All too often, however, developers or contractors in the Gulf decide on a type of glass or facade system depending on budget or preference of origin. Specialty engineers are consulted only in the most complex scenarios and architects are left voiceless in the great debate about money.
Is the ‘right’ glass important?
Matching the glass system with the style of the building and the context in which it sits is extremely important. The quality of the glass, in terms of structural, physical and thermal properties, is paramount to achieving a building that looks and functions properly.
“Especially in hot regions like the Gulf, the energy performance and comfort levels of a building clothed in glass are totally dominated by the choice of glass,” explains James Law, chairman and founder of Hong Kong-based James Law Cybertecture International (JLCI).
Having designed several projects for the Middle East and India using glass that does what it promises is crucial for JLCI.
Because glass can range from fully transparent to fully opaque or reflective, and can be specified in virtually any tint or colour, aesthetics is less of an initial concern than function. As Kareem Negm, LEED AP and architect at Dar Al-Handasah (Shair and Partners), points out, ‘function’ in the Middle East means more than just energy-efficiency.

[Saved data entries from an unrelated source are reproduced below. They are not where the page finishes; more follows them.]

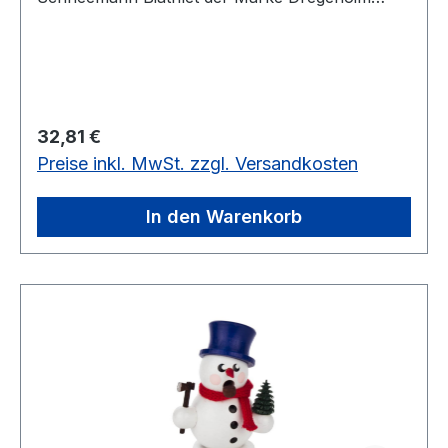
Erzgebirgskaufhaus
Regulärer Preis:
32,81 €
Preise inkl. MwSt. zzgl. Versandkosten
In den Warenkorb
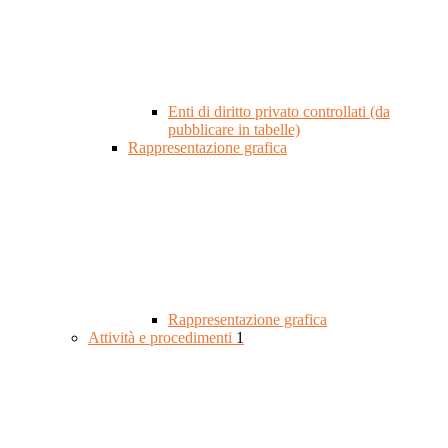
Enti di diritto privato controllati (da
pubblicare in tabelle)
Rappresentazione grafica
Rappresentazione grafica
Attività e procedimenti
1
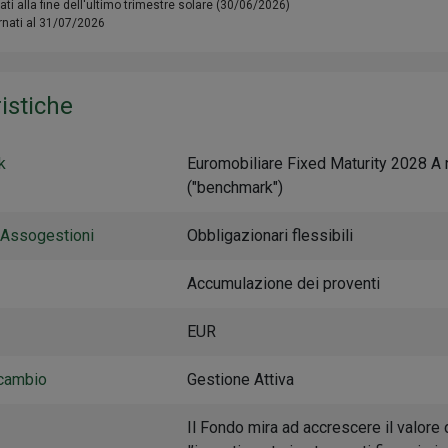
ati alla fine dell'ultimo trimestre solare (30/06/2026)
ornati al 31/07/2026
istiche
k
Euromobiliare Fixed Maturity 2028 A 
("benchmark")
 Assogestioni
Obbligazionari flessibili
Accumulazione dei proventi
EUR
cambio
Gestione Attiva
Il Fondo mira ad accrescere il valore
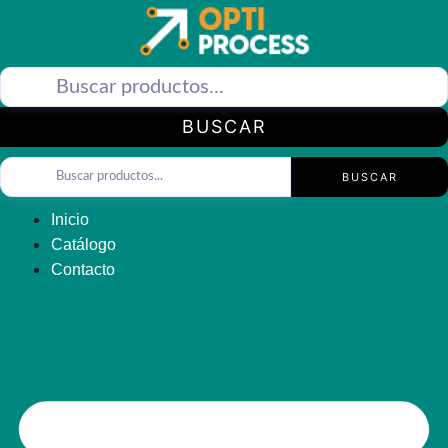
Saltar
al
contenido
BUSCAR
BUSCAR
Inicio
Catálogo
Contacto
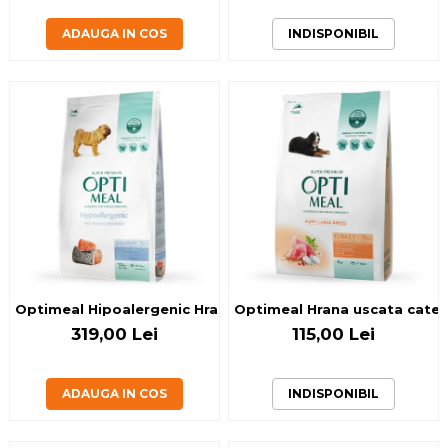
ADAUGA IN COS
INDISPONIBIL
Optimeal Hipoalergenic Hrana uscata caini adulti de talie 
Optimeal Hrana uscata catei 
319,00 Lei
115,00 Lei
ADAUGA IN COS
INDISPONIBIL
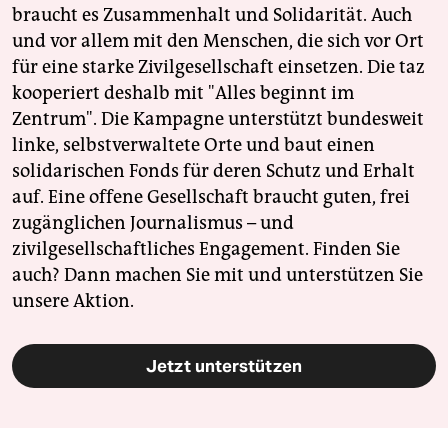
braucht es Zusammenhalt und Solidarität. Auch
und vor allem mit den Menschen, die sich vor Ort
für eine starke Zivilgesellschaft einsetzen. Die taz
kooperiert deshalb mit "Alles beginnt im
Zentrum". Die Kampagne unterstützt bundesweit
linke, selbstverwaltete Orte und baut einen
solidarischen Fonds für deren Schutz und Erhalt
auf. Eine offene Gesellschaft braucht guten, frei
zugänglichen Journalismus – und
zivilgesellschaftliches Engagement. Finden Sie
auch? Dann machen Sie mit und unterstützen Sie
unsere Aktion.
Jetzt unterstützen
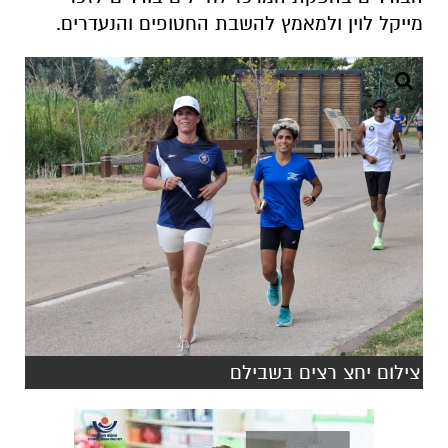
מייקל לוין ולמאמץ להשבת החטופים והנעדרים.
צילום יחצ רצים בשבילם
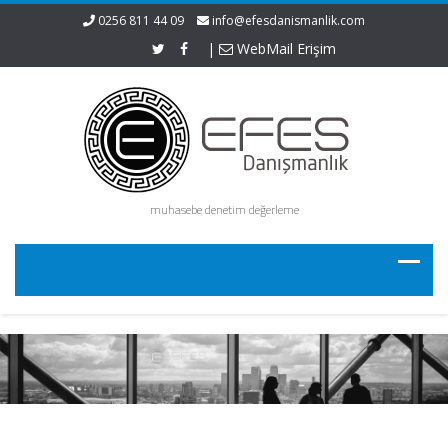
0256 811 44 09
info@efesdanismanlik.com
|
WebMail Erişim
muhasebe denetim değerleme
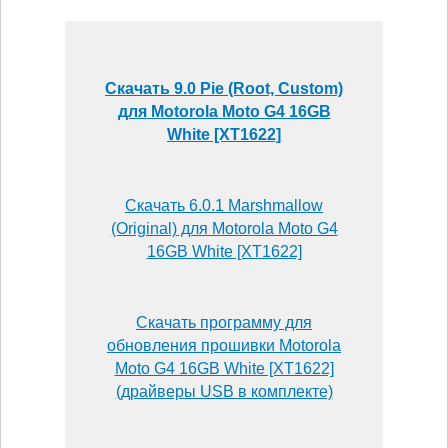
Скачать 9.0 Pie (Root, Custom)
для Motorola Moto G4 16GB
White [XT1622]
Скачать 6.0.1 Marshmallow
(Original) для Motorola Moto G4
16GB White [XT1622]
Скачать программу для
обновления прошивки Motorola
Moto G4 16GB White [XT1622]
(драйверы USB в комплекте)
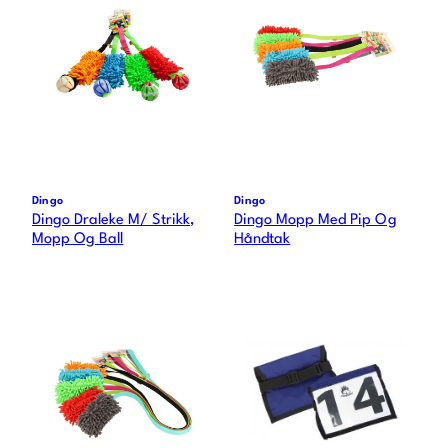
Dingo
Dingo
Dingo Draleke M/ Strikk,
Dingo Mopp Med Pip Og
Mopp Og Ball
Håndtak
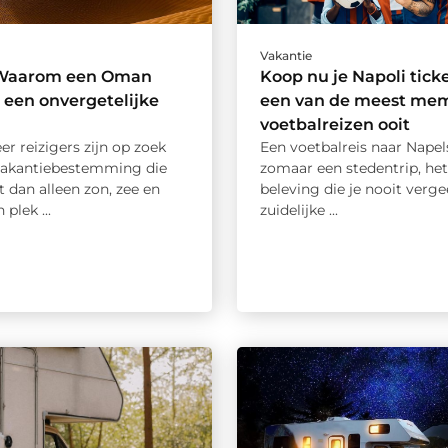
Vakantie
 Waarom een Oman
Koop nu je Napoli tick
 een onvergetelijke
een van de meest me
voetbalreizen ooit
r reizigers zijn op zoek
Een voetbalreis naar Napels
vakantiebestemming die
zomaar een stedentrip, het
 dan alleen zon, zee en
beleving die je nooit verge
 plek ...
zuidelijke ...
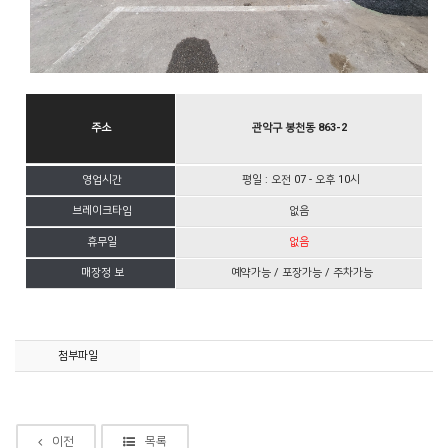
주소
관악구 봉천동 863-2
영업시간
평일 : 오전 07 - 오후 10시
브레이크타임
없음
휴무일
없음
매장정 보
예약가능 / 포장가능 / 주차가능
첨부파일
이전
목록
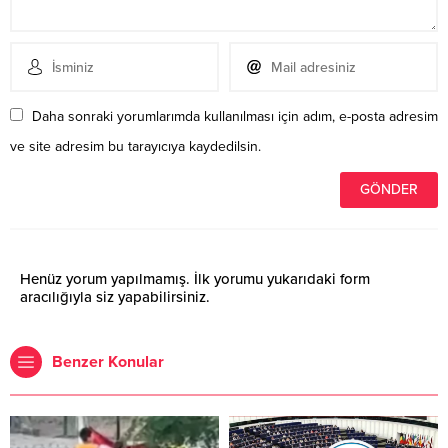
Daha sonraki yorumlarımda kullanılması için adım, e-posta adresim
ve site adresim bu tarayıcıya kaydedilsin.
Henüz yorum yapılmamış. İlk yorumu yukarıdaki form
aracılığıyla siz yapabilirsiniz.
Benzer Konular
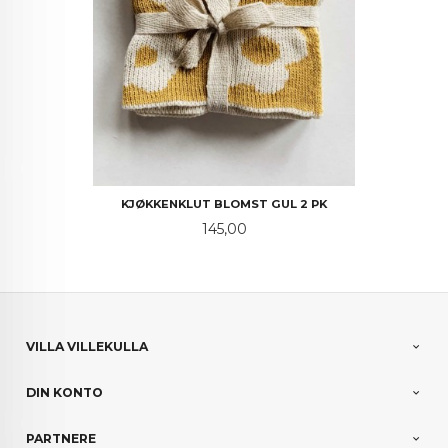
KJØKKENKLUT BLOMST GUL 2 PK
Pris
145,00
VILLA VILLEKULLA
DIN KONTO
PARTNERE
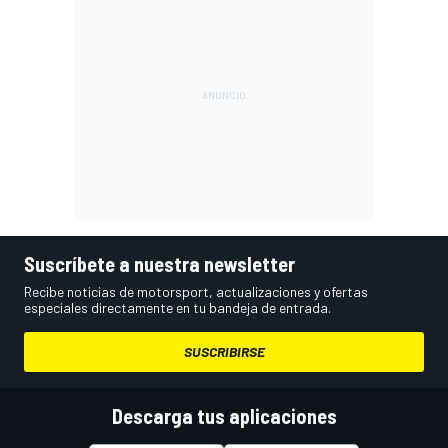
Suscríbete a nuestra newsletter
Recibe noticias de motorsport, actualizaciones y ofertas
especiales directamente en tu bandeja de entrada.
SUSCRIBIRSE
Descarga tus aplicaciones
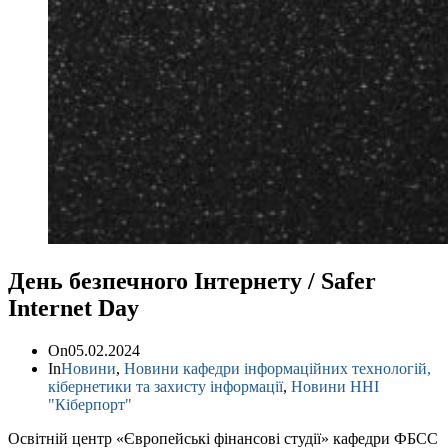
День безпечного Інтернету / Safer
Internet Day
On
05.02.2024
In
Новини
,
Новини кафедри інформаційних технологій,
кібернетики та захисту інформації
,
Новини ННІ
"Кіберпорт"
Освітній центр «Європейські фінансові студії» кафедри ФБСС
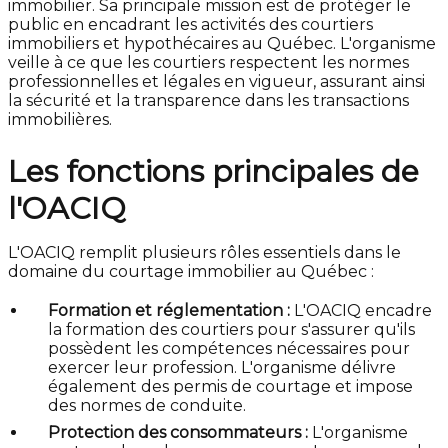
immobilier. Sa principale mission est de protéger le
public en encadrant les activités des courtiers
immobiliers et hypothécaires au Québec. L'organisme
veille à ce que les courtiers respectent les normes
professionnelles et légales en vigueur, assurant ainsi
la sécurité et la transparence dans les transactions
immobilières.
Les fonctions principales de
l'OACIQ
L'OACIQ remplit plusieurs rôles essentiels dans le
domaine du courtage immobilier au Québec :
Formation et réglementation :
L'OACIQ encadre
la formation des courtiers pour s'assurer qu'ils
possèdent les compétences nécessaires pour
exercer leur profession. L'organisme délivre
également des permis de courtage et impose
des normes de conduite.
Protection des consommateurs :
L'organisme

Of course, double glazed, low-U glass should be specified externally to reduce solar gain but because of cultural privacy issues, residential projects will almost always opt for fully reflective or dark tints, regardless of efficiency levels of the glass. Internally, however, aesthetics take priority.
Is glass a liability?
In the more moderate climates of Europe, North America and parts of Asia, glass can be an extremely versatile material that can simultaneously address efficiency and design challenges. But, climates in the Gulf are harsher; they require materials that function at higher levels and, therefore, require careful consideration during design and specification.
Chad Oppenheim, founder and principal of Miami-based Oppenheim Architecture + Design, often says: “Building glass refrigerators in the desert doesn’t make a lot of sense.” Oppenheim’s logic is doubly poignant given his experience and the context in which he works. So, the obvious question remains, is glass a liability in the Gulf?
“I think any material can be a ‘liability’ if used improperly or unwisely, or where all considerations in the use of that material are not considered,” says Bohlen.
“Well if you look at it from an environmental point of view then yes. We’re creating glass boxes that are heat magnets. They look nice, but often trap the heat inside and cost a lot of money to cool. This cooling process harms the environment in a tremendous way,” agrees Negm.
Wagner takes the argument a step further to suggest that the ‘liability’ aspect of glass doesn’t rest wholly with the material itself. “There is always an element of liability in glass, no matter where you are located,” he explains.
“The reason that there appears to be a lack of versatility in this market can be largely attributed to the fact that the local manufacturing industry has not developed a diverse and feasible enough repertoire, which in return has hampered construction of avant-garde designs... At the same time we have to consider the environmental aspect of shipping tonnes of products halfway around the globe,” adds Wagner.
The final word
It seems clear that the key to using glass correctly and responsibly lies in the ability of architects, contractors, developers and engineers to be collectively mindful of its climatic challenges and specify the product in conscientious ways.
The challenges include high heat and humidity, blowing sand particulates and plenty of solar gain.
Anytime you can avoid the sun’s rays from directly striking the glass you have gone a long way towards making the facade and interior more efficient.